[SOURCE MATERIAL]
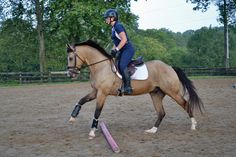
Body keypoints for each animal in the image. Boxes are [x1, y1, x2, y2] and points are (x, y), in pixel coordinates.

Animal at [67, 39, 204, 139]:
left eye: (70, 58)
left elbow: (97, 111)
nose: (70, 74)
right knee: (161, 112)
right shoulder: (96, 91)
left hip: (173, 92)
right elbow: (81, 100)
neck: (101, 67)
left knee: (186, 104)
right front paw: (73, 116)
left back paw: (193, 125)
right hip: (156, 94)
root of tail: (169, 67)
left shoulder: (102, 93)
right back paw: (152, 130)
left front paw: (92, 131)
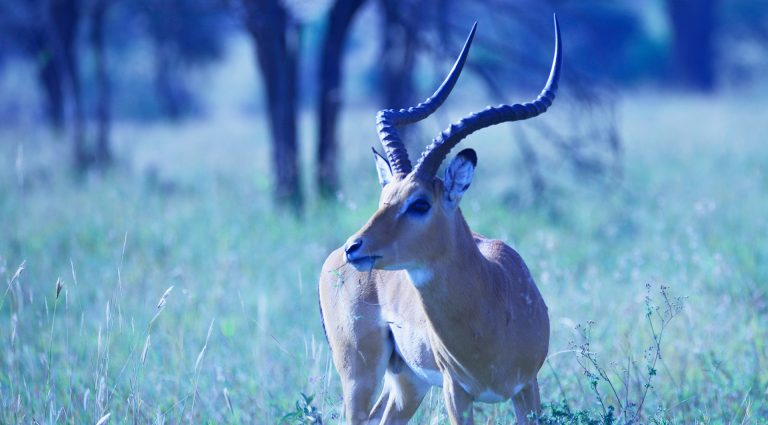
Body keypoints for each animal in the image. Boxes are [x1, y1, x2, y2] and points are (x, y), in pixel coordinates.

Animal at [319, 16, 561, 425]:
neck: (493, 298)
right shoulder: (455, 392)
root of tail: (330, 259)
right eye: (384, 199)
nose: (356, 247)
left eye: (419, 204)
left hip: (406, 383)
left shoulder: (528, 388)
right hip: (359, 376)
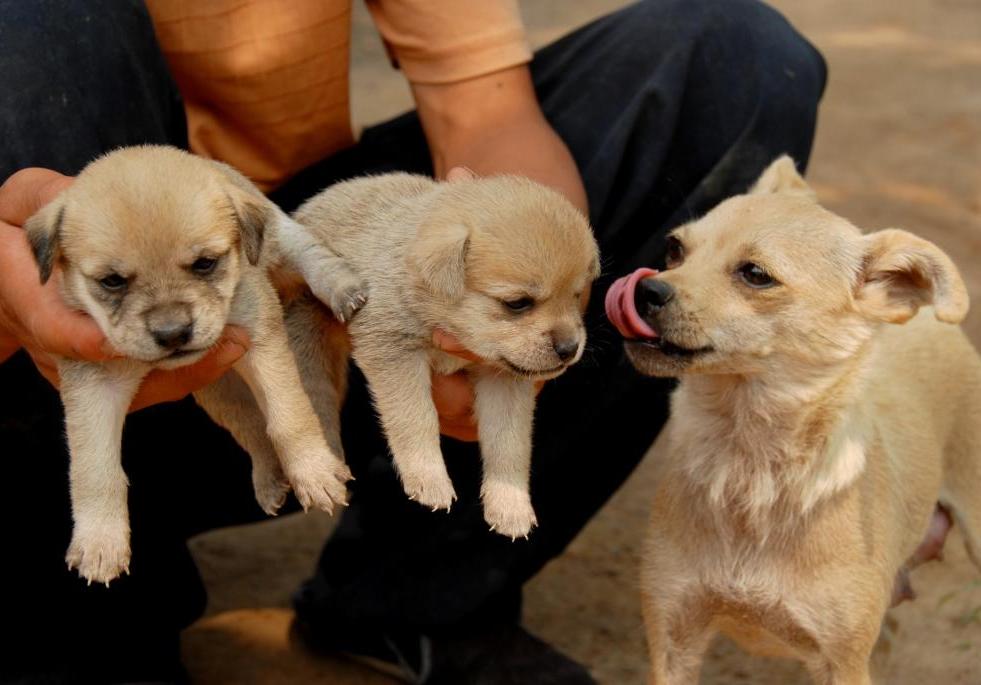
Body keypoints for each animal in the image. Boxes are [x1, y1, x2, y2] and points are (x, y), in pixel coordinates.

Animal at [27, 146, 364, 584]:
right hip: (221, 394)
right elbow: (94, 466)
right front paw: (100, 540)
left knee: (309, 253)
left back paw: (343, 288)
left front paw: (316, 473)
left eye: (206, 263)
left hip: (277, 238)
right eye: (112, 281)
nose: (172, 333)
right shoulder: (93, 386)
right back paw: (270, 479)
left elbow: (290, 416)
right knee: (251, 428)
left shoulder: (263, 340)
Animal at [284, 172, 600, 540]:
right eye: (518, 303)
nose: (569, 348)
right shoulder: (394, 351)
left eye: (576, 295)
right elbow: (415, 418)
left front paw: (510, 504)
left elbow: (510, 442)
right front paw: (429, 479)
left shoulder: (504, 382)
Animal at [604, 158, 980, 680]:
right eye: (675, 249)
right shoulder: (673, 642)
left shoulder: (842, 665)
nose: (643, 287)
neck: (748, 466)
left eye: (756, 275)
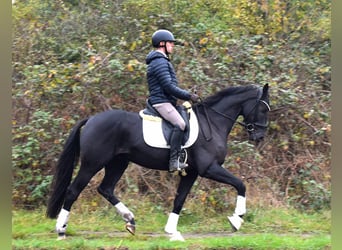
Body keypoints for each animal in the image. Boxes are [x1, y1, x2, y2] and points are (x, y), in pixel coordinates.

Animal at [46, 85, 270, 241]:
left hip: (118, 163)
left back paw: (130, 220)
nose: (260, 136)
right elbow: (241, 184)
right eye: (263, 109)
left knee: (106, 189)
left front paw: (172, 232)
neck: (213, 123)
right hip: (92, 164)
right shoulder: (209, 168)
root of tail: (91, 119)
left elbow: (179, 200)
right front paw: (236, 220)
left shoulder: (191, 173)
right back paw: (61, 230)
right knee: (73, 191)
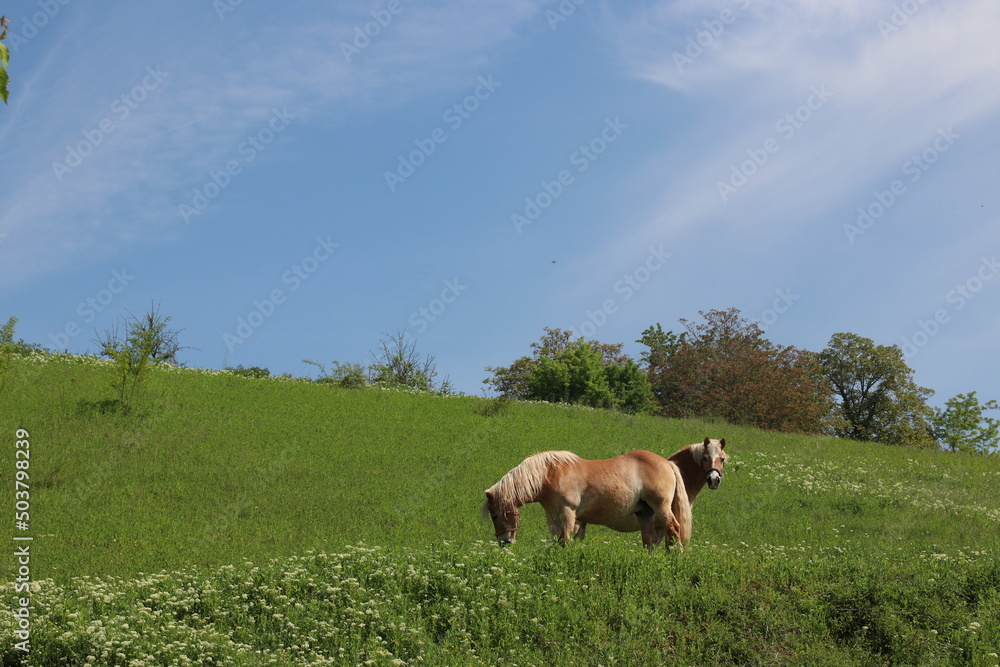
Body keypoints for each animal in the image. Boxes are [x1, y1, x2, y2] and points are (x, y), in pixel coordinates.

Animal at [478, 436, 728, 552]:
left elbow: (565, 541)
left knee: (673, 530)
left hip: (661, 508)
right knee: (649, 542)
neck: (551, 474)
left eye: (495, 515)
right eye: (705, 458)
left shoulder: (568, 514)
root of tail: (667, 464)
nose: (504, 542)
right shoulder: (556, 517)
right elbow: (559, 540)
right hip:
[/SOURCE MATERIAL]
The output should hold only the lines from the one containing "left elbow: (179, 200)" through the last line of the listing, reproduced exactly, pictures omitted.

RESPONSE TO THIS TASK.
left elbow: (179, 200)
right front paw: (236, 220)
left shoulder: (191, 173)
right back paw: (61, 230)
right knee: (73, 191)
Body keypoints for each animal in the image. Boxes are [x1, y1, x2, y2] and points are (x, y), in pixel coordinates.

Animal at [478, 436, 728, 552]:
left elbow: (565, 541)
left knee: (673, 530)
left hip: (661, 508)
right knee: (649, 542)
neck: (551, 474)
left eye: (495, 515)
right eye: (705, 458)
left shoulder: (568, 514)
root of tail: (667, 464)
nose: (504, 542)
right shoulder: (556, 517)
right elbow: (559, 540)
right hip:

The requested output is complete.